Zum zweiten zeigt die Musik das Werk eines Hochbegabten, der im Alter von 26 Jahren an Tuberkulose starb. Welchen Zauber die Musik hat, konnte nun das Publikum im Sendesaal genießen: Das Boston Early Music Festival Orchestra spielte das Intermezzo konzertant nach einer Probenwoche für die Aufnahme einer CD, die MusikerInnen aus aller Welt wegen der Akustik des berühmten Saales anstreben.

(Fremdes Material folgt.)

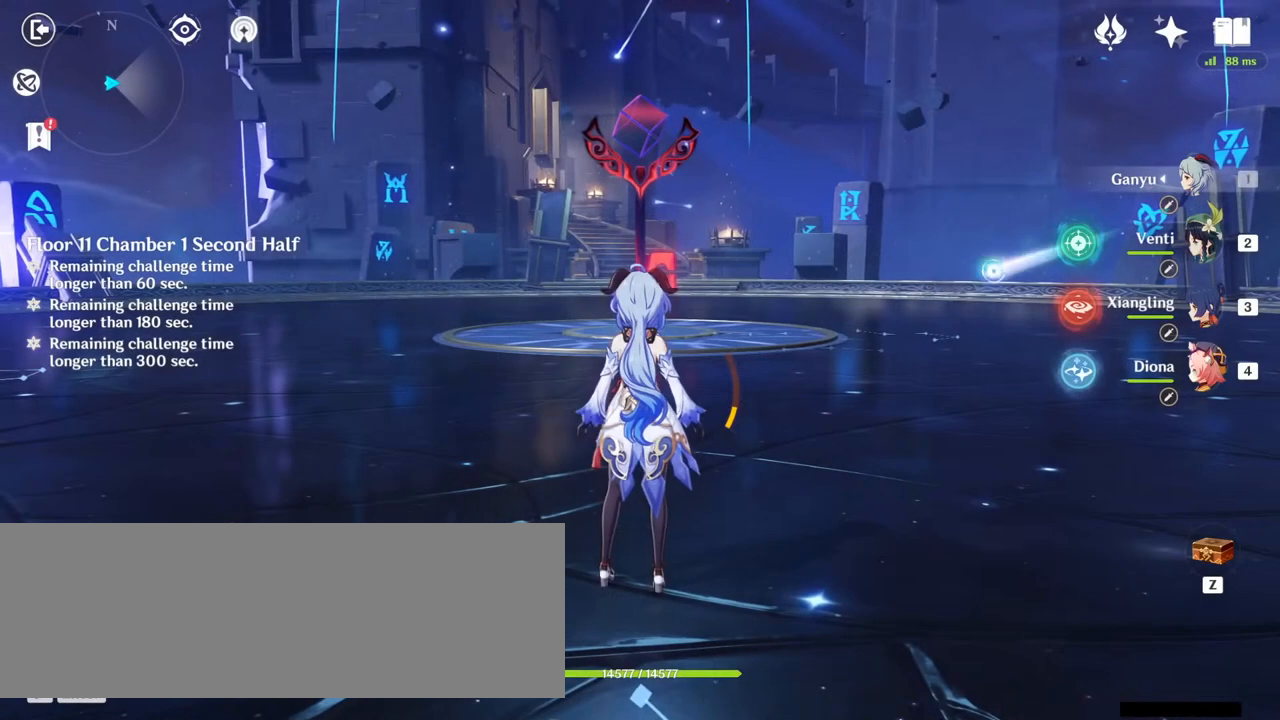
{"keys": ["w"], "mouse": [], "events": []}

Das amerikanische Orchester unter der Leitung des Theorbespielers Stephen Stubbs und des Lautenisten Paul O'Dette wird in der Regel in Europa gefeiert, einen ganz besonderen Namen hat es aber auch in Bremen, wie das ausverkaufte Konzert zeigte. „La Serva Padrona”: nichts anderes als der gut halbstündige Zorn eines Junggesellen auf seine Dienerin, die sich weigert, diese weiterhin zu sein. Und die – ein besonders krasses Frauenbild – ihn dann erpresst und zwingt, sie zu heiraten. Und da lieben die beiden sich auf einmal.

Die Musik hat einen feurigen Zauber und einen bunten Witz, ein Tempo und eine Farbkraft, dass es gar keine Szene braucht. Besonders, wenn dazu noch SängerInnen wie Amanda Forsythe und Christian Immler am Werk sind. Nicht einmal eine Übersetzung braucht man, so klar liegen die von den neun Instrumentalisten unterstützten Affekte vor uns. Noch dazu, wenn die konzertante Aufführung von einem tänzerisch agierenden Pantomimen wie Alessandro Quarta „kommentiert” wurde, der damit auch die Rolle des stummen Nebenbuhlers spielte.

Als schwungvolle Einleitung erklang eine klangfarbenreiche Sinfonia von Pergolesi, die das unfassbare Maß seines Talentes zeigte. Am Ende verwöhnten uns die Bostoner noch mit einer Uhrenkarrikatur für drei Sänger (Carlotta Colombo, Jesse Blumberg und Christian Immler) von Pergolesis Lehrer, des Neapolitaners Leonardo Leo.

Im Januar hat Elisabeth Champollion als Nachfolgerin von Peter Schulze die künstlerische Leitung der Konzerte im Sendesaal übernommen. Ihr doppelte Qualifikation – sie ist aktive Blockflötistin in alter und Neuer Musik und jahrelange künstlerische Initiatorin und Leiterin der Reihe „Gröpelinger Barock” – sichert sozusagen den Fortbestand des durchgehend hohen Niveaus der Konzerte im Sendesaal. Schulze beschreibt Champollion als „begnadete Musikerin und mutige Veranstalterin“,  die den „Erhalt der Vielfalt der Konzerte“ verspricht.